LBT | Banda Aceh – Marni, petani dari desa Pabumbungan, Kecamatan Eremarasa, Kabupaten Banteng, mengaku kehidupannya menjadi lebih sejahtera usai dia menjadi petani kopi dari sebelumnya menjadi petani jagung pada 15 tahun lalu.
Menurut dia, menanam kopi membuat kualitas hidup petani dan hutan Bantaeng semakin baik. Dia bercerita, 15 tahun lalu ia beralih menanam kopi bersama suaminya. Ia dan suami mengelola 2 hektar lahan yang ditanami kopi arabika.
Marni memilih kopi arabika sebab perawatannya lebih mudah sehingga memberikan penghasilan dan pendapatan yang lebih tinggi dibanding jagung. Ia mengaku, dulu saat menanam jagung, ia harus ke kebun setiap hari. Hal itu tentu menyita waktunya.
“Begitu beralih menanam kopi, saya bisa ke kebun seminggu sekali, dan harganya tiga kali lipat jagung. Saya hidup lebih baik, menyekolahkan anak sampai membangun rumah berkat kopi,” kata Marni.
Ia mengaku, sepanjang 2021 menghasilkan 130 liter biji kopi dari kebun yang digarapnya bersama suaminya.
Hasri, Ketua Koperasi Akar Tani yang memasarkan kopi petani Bantaeng menambahkan, Bantaeng merupakan kabupaten pertama di Sulawesi Selatan bagian selatan yang memiliki izin pengelolaan lahan hutan.
Koperasi Akar Tani sendiri terbentuk pada 2016, untuk menjaga harga biji kopi mereka dan untuk menembus pasar yang lebih besar.

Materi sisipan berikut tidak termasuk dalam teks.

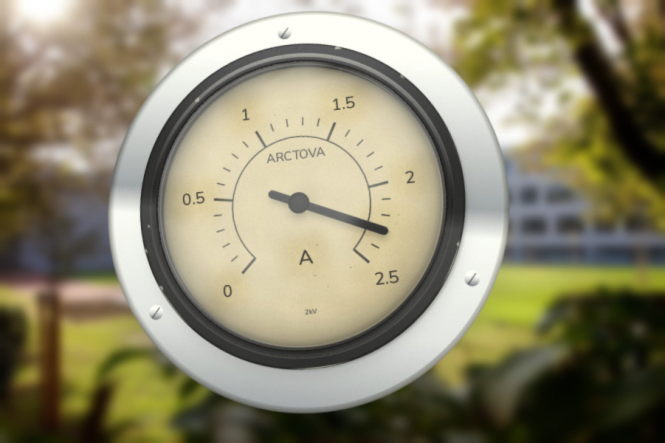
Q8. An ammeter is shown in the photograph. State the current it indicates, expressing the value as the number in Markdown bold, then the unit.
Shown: **2.3** A
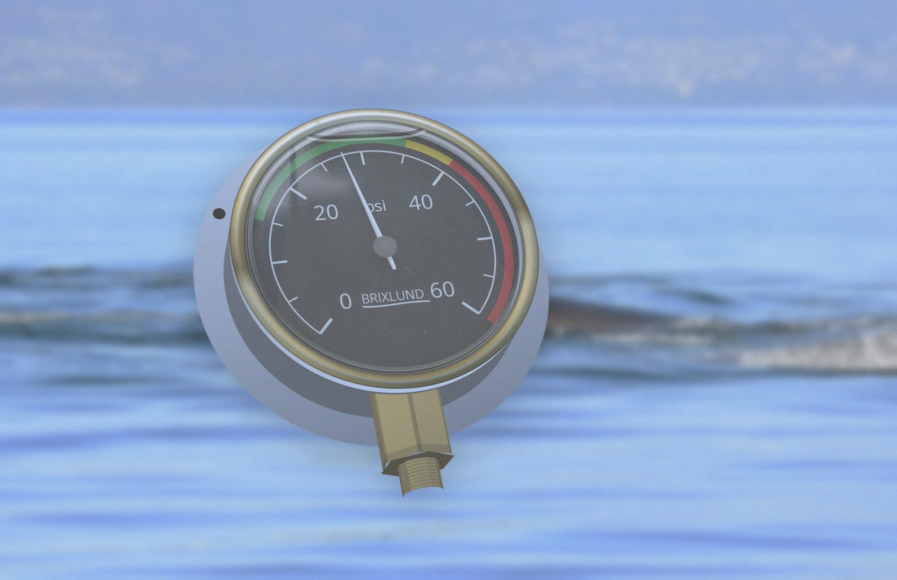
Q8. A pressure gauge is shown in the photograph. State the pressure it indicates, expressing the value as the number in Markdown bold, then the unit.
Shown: **27.5** psi
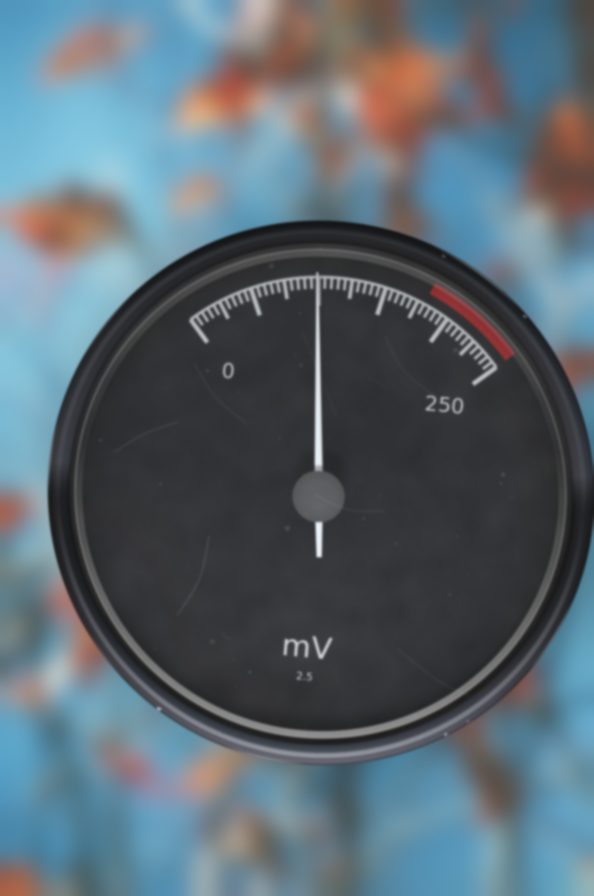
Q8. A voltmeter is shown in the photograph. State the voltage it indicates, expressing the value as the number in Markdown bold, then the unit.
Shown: **100** mV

“Dulu kami hanya menanam kopi Robusta, tapi begitu ada izin ini kami bisa menghasilkan kopi Arabika yang harga jualnya lebih tinggi. Saat ini perbandingan produksi Robusta – Arabika di Bantaeng sekitar 50 – 50,” kata Hasri.
Pengembangan pertanian berkelanjutan
Di Bantaeng, Sulawesi Selatan, terkenal sebagai daerah penghasil kopi. Kopi merupakan sandaran hidup masyarakat Bantaeng, salah satu penghasil kopi yang utama di Sulawesi Selatan bagian selatan.

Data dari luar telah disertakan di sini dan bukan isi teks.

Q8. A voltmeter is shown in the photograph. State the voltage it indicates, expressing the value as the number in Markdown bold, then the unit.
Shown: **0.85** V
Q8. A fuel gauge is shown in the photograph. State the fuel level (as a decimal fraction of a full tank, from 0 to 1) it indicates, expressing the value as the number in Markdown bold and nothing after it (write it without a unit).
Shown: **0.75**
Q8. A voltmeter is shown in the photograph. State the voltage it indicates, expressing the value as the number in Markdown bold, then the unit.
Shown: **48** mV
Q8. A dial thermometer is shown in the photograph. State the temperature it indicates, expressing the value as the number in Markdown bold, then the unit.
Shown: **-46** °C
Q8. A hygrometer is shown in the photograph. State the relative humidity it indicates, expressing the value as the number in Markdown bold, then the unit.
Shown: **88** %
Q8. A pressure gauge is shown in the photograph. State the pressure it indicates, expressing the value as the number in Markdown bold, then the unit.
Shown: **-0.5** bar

Kopi Bantaeng ditanam di dataran tinggi, di hutan-hutan di kaki gunung Moncong Lompobatang. Selama satu dekade, RECOFTC (Regional Community Forestry Training Center) bersama petani Bantaeng mengembangkan pertanian berkelanjutan di hutan setempat.
RECOFTC sendiri merupakan sebuah yayasan dengan visi memberdayakan masyarakat lokal dan terlibat secara efektif dan setara dalam pengelolaan bentang alam hutan secara berkelanjutan. RECOFTC juga terlibat dalam proses pengembangan Hutan Desa pertama di Bantaeng dan mendukung masyarakat pengguna hutan di Sulawesi Selatan.
Praktik pertanian kopi berkelanjutan oleh masyarakat Bantaeng tersebut mampu menahan laju deforestasi dan meningkatkan tutupan hutan.
“RECOFTC percaya bahwa hutan dan lanskap dapat tumbuh secara berkelanjutan dan berkeadilan jika masyarakat mendapatkan manfaat dari pengelolaan hutan,” kata Gamma Galudra, Direktur RECOFTC Indonesi.
Gamma menambahkan, Bantaeng memiliki hutan produksi terbatas 1.262 hektar dan hutan lindung 2.773 hektar. Dengan dukungan RECOFTC dan Universitas Hasanuddin, petani kopi Bantaeng mendapatkan izin pengelolaan lahan hutan selama 35 tahun. Berawal dari tiga desa, kini Bantaeng menjadi salah satu referensi dan pusat studi mengenai hutan desa.